Exercise aim
Please repeat the lines below word for word, starting at the line that contains "state / province: Santa Cruz" and stopping after the line that contains "collector number: 1644".

Supplied material
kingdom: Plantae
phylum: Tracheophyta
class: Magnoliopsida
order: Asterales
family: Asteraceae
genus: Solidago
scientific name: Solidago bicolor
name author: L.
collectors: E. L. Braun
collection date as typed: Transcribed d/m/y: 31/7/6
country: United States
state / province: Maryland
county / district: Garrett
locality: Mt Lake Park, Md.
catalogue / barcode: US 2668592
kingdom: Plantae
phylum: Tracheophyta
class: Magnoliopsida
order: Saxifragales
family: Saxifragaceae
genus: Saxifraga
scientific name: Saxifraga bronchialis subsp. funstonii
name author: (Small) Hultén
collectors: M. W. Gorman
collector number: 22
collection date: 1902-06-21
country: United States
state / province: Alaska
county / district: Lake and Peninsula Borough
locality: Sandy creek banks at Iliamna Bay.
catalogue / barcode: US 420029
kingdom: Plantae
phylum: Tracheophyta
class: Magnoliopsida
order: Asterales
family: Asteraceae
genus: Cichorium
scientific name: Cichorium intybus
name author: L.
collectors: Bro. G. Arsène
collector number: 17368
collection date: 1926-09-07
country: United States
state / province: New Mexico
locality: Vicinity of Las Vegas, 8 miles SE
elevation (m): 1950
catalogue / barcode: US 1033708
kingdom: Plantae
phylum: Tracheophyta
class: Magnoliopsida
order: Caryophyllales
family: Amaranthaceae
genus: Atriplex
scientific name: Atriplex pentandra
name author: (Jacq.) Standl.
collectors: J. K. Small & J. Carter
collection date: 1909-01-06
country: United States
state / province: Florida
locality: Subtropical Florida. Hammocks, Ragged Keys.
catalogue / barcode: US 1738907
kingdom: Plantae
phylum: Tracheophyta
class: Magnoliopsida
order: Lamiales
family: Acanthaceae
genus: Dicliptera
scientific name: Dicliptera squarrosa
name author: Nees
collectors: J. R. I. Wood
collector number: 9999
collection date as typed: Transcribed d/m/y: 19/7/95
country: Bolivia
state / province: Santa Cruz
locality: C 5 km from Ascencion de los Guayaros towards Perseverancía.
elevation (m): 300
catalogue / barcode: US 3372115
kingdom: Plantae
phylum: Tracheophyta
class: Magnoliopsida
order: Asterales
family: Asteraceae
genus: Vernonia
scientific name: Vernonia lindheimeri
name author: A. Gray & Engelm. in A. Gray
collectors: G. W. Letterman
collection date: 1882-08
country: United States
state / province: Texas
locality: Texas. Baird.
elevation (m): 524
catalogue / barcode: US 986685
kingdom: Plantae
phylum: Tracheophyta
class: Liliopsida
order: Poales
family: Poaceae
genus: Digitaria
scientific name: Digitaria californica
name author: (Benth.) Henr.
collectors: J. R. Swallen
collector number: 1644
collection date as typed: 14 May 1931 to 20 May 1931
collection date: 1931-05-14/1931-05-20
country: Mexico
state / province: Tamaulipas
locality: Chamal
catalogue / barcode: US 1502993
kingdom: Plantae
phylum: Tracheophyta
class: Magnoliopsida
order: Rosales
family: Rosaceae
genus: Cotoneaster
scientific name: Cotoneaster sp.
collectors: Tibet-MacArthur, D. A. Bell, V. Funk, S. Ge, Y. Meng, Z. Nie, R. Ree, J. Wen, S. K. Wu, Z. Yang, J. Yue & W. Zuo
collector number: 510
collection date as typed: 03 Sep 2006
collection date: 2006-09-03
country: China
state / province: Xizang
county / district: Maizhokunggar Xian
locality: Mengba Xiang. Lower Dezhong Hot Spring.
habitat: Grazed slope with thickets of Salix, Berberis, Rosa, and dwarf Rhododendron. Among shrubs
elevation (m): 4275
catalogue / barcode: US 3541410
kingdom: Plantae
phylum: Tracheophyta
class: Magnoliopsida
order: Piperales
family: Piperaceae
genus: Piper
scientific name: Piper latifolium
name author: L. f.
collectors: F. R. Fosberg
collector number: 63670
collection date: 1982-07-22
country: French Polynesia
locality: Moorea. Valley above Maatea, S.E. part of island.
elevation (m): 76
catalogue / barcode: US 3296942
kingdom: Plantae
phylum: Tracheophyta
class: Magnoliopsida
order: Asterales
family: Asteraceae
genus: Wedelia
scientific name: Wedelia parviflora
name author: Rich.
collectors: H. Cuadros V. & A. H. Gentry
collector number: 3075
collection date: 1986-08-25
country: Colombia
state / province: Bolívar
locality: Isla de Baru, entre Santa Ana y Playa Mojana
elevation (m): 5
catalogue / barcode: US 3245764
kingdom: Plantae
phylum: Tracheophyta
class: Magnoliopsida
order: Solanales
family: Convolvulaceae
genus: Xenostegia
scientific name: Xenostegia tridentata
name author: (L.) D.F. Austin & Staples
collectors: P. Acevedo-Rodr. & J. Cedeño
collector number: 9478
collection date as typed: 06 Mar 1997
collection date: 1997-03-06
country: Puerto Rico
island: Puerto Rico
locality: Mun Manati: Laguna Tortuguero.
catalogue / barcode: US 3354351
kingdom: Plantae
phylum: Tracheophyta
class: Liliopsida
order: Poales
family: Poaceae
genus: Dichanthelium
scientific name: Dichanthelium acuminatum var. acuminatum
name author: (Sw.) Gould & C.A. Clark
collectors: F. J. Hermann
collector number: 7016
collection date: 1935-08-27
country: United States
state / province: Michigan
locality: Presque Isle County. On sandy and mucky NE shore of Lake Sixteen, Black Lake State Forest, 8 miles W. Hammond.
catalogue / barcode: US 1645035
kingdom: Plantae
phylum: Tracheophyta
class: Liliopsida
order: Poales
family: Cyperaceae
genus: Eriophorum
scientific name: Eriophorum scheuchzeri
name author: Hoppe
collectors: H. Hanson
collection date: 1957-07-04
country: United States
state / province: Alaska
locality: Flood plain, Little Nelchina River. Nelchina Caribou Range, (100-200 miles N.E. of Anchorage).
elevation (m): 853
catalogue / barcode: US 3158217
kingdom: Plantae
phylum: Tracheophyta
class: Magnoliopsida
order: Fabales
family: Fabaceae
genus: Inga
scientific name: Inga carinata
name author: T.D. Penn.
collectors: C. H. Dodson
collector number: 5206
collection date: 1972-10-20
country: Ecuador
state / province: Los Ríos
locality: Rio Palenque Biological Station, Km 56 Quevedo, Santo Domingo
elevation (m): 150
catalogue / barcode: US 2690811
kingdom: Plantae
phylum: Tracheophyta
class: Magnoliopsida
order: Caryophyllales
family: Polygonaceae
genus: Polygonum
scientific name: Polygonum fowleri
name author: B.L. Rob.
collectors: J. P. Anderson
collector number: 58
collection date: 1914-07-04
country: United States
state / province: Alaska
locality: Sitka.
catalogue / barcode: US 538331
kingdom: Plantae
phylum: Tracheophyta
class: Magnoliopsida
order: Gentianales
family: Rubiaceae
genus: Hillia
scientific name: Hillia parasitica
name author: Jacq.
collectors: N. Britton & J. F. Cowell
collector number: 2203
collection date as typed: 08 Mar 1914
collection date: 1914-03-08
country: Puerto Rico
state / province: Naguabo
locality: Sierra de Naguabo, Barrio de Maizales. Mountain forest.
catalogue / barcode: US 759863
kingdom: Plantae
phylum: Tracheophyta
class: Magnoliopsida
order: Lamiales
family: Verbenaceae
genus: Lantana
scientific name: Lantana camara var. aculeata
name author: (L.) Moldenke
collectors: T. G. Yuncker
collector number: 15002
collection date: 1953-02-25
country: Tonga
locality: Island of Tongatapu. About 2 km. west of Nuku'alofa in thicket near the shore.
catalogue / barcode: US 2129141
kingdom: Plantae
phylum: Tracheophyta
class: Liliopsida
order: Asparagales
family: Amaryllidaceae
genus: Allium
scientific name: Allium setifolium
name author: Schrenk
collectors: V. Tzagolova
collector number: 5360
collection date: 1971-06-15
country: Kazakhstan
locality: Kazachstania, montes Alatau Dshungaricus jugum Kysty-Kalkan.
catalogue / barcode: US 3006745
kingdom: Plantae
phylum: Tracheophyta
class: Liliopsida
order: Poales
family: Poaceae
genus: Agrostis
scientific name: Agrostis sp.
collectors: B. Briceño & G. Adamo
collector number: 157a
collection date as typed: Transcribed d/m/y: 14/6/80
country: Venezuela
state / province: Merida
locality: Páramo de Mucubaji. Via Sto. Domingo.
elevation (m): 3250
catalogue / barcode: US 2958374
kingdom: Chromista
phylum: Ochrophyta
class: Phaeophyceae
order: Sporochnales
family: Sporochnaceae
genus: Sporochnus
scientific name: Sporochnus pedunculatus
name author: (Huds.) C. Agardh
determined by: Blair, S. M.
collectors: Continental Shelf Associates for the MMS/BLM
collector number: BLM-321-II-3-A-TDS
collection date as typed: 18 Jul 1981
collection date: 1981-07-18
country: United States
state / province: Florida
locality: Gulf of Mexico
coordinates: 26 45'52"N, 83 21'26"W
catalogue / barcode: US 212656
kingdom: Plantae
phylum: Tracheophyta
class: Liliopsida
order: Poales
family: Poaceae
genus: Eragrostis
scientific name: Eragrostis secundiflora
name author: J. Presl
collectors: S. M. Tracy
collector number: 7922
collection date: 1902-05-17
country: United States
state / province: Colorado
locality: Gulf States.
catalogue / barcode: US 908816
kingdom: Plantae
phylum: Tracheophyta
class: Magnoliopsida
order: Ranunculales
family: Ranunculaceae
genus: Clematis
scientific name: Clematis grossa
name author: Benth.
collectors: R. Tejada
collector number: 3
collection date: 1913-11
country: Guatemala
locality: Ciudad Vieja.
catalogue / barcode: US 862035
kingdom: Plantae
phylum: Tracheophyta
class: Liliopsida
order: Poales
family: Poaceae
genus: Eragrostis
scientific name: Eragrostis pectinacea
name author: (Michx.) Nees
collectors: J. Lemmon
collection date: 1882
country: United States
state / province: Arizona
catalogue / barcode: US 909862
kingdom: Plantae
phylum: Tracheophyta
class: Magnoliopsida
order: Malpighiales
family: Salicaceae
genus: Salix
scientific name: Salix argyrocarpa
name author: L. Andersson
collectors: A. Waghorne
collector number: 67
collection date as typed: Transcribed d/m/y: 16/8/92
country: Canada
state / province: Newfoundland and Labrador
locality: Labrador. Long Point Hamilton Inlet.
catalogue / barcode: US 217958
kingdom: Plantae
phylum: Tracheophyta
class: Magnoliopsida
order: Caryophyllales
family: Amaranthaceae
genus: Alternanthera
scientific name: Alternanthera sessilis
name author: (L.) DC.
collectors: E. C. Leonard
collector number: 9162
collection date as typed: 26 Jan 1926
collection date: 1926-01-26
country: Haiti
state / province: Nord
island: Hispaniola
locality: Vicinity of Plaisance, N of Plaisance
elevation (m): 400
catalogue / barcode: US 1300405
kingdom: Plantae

Exercise result
state / province: Santa Cruz
locality: C 5 km from Ascencion de los Guayaros towards Perseverancía.
elevation (m): 300
catalogue / barcode: US 3372115
kingdom: Plantae
phylum: Tracheophyta
class: Magnoliopsida
order: Asterales
family: Asteraceae
genus: Vernonia
scientific name: Vernonia lindheimeri
name author: A. Gray & Engelm. in A. Gray
collectors: G. W. Letterman
collection date: 1882-08
country: United States
state / province: Texas
locality: Texas. Baird.
elevation (m): 524
catalogue / barcode: US 986685
kingdom: Plantae
phylum: Tracheophyta
class: Liliopsida
order: Poales
family: Poaceae
genus: Digitaria
scientific name: Digitaria californica
name author: (Benth.) Henr.
collectors: J. R. Swallen
collector number: 1644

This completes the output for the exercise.